Last year I wrote a column about the trend toward “Big Data” and what it might mean for oncologists (8/25/13 issue). However, I found a particularly informative assessment that was recently published in the New York Times by Gary Marcus and Ernest Davis, both professors at NYU—“Eight (No, Nine!) Problems With Big Data.” The article is worthwhile reviewing because it is well balanced and describes more clearly the limitations of relying on big data. The following are some of the shortcomings of big data that Marcus and Davis identified in their article:
Although big data is very good at detecting correlations that a smaller sample size might miss, it can't tell us which correlations are meaningful: The example in the article is that although the murder rate and the market share of Internet Explorer both went down sharply, no one would accept that there was a causal relationship. Between 1998 and 2007 the number of new cases of autism was extremely well correlated with the sale of organic foods; both rose sharply, but correlation alone cannot tell if there is a causal relationship.
Big data can work well as an adjunct to scientific inquiry, but can rarely replace the science: The study of molecular structures of DNA finds big data useful, but an understanding of biochemistry and physics is necessary to make a reliable determination of the structure.
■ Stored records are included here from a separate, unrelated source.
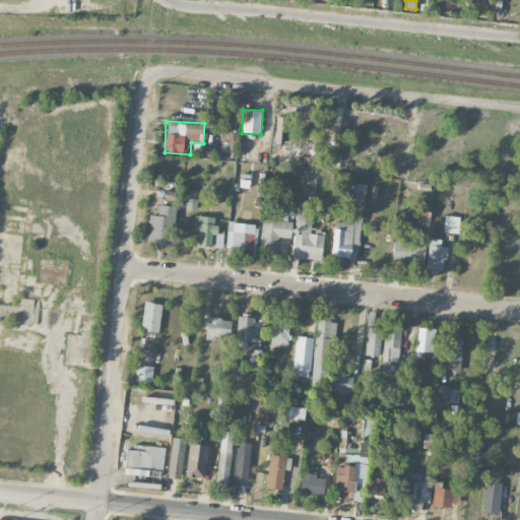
[(366,184),(348,182),(346,203),(355,204),(353,222),(335,220),(331,255),(358,258),(366,184)]
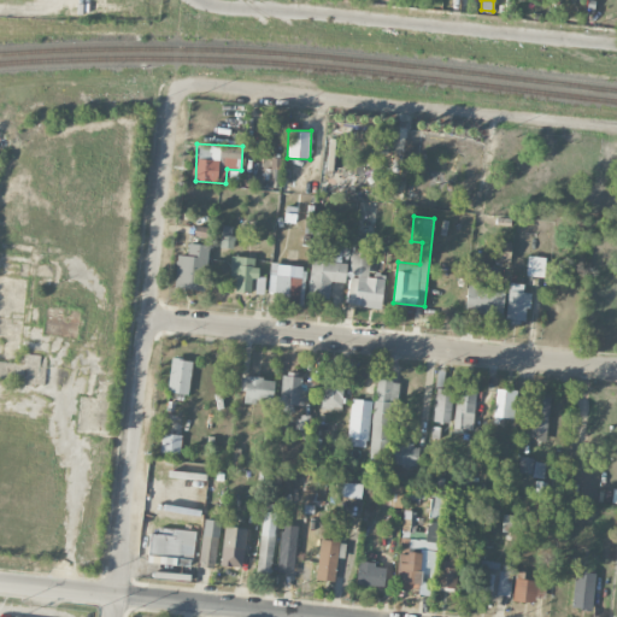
[(207,242),(211,229),(197,225),(193,239),(207,242)]
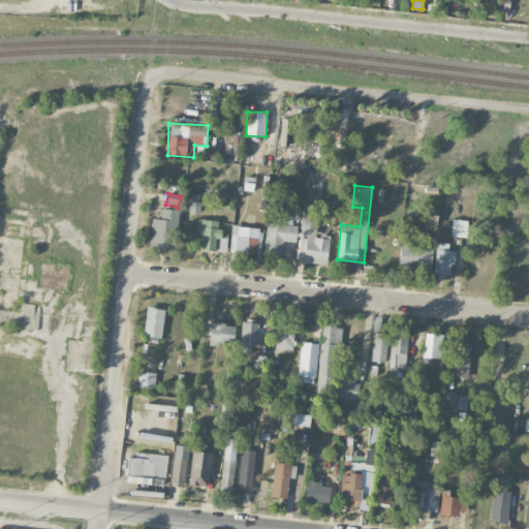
[(188,212),(198,213),(200,194),(190,193),(188,212)]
Many tools that are based on big data can easily be gamed: Big data programs for grading student essays often rely on measures like sentence length and word sophistication, which are found to correlate well with the scores given by human graders. But once students figure out which program works, they start writing long sentences using obscure words rather than learning how to formulate and write clear, coherent text. Even Google's search engine can theoretically be gamed by “Google bombing” and “spamdexing,” techniques for elevating a website to a higher spot in the results list.
Even when the results of big data analysis aren't intentionally gamed, they often turn out to be less robust than they initially seem: Google Flu Trends (GFT) gained fame by using flu-related search queries to forecast the spread of flu as accurately as and more quickly than the CDC. However, as time passed the accuracy of GFT began to falter and in the past two years there were more bad predictions than good ones. A contributing factor to this failure may have been that the Google search engine itself is constantly changed by the continuous input of millions of searches so that the patterns in data collected at one time do not necessarily apply to data collected at another time. Collections of data that rely on web hits often merge data that was collected in different ways with different purposes, with possible negative consequences.
There is a risk of too many correlations: If you look 100 times for a correlation between two variables, you risk finding, purely by chance, about five correlations that appear statistically significant even thought there is no meaningful connection between variables. Without careful supervision, the magnitudes of big data can greatly amplify such errors.
There is an example of particular importance to those of us in the health and medicine fields. An article in the 7 April 2014 New Yorker by Kathryn Schulz, “Final Forms,” is a historical analysis of the origins and evolving usage to the present day of death certificates. She traces back to what can be considered the first death certificate, The Bill of Mortality, from early 16th century England.
As scientific, political, and cosmological revolutions changed the world, this document evolved to become today's death certificate. The history is a good read that I recommend, but for my purpose I will jump to her analysis of current death certificate practices in developed countries, especially in the U.S.
Today, the one-page death certificate has instruction booklets for coroners, physicians, and funeral directors totaling 250 pages on how to fill out certificates. They are sometimes harder to fill out than one would think because the writer must sort out the “immediate cause” of death, the second line being the condition that contributed to the immediate cause, and the third and final line is the cause of the condition on the second line. Residents often fill out this form, just as confused (and probably more rushed and tired) as everyone else. The author states, “death certificates… like tax returns, do not always scrupulously reflect the truth.” The understatement is palpable.
Deliberate obfuscation to protect the reputations of the deceased and family is not rare, substituting more socially acceptable causes of death than AIDS, suicide, alcoholism, tuberculosis, and, believe it or not, breast cancer. Cardiac and many unconscious errors are made on a regular basis. A survey of doctors in New York City in 2010 revealed that only one-third believed that death certificates were accurate.
So here we have a mature, valued, and important source of big data that we can probably trust for the date of death and site of death, but not necessarily the cause(s) of death—the main impetus for having death certificates that are used widely for epidemiologic studies and for identifying fatal diseases that Congress may fund based on frequency.
Just like an individual's search on the Internet, more data is not always better, and the sheer volume of potential sites to search does not reflect the quality of each. We depend on a flawed customer star system that can be manipulated to assure us.
An Internet search is one thing. Using big data to make medical decisions is quite another. Big data can be useful in medicine, the lives of our patients may depend on our analysis of the quality of the data put into it; we are obliged to be extra cautious and aware of the limits of extrapolation from it when planning any action.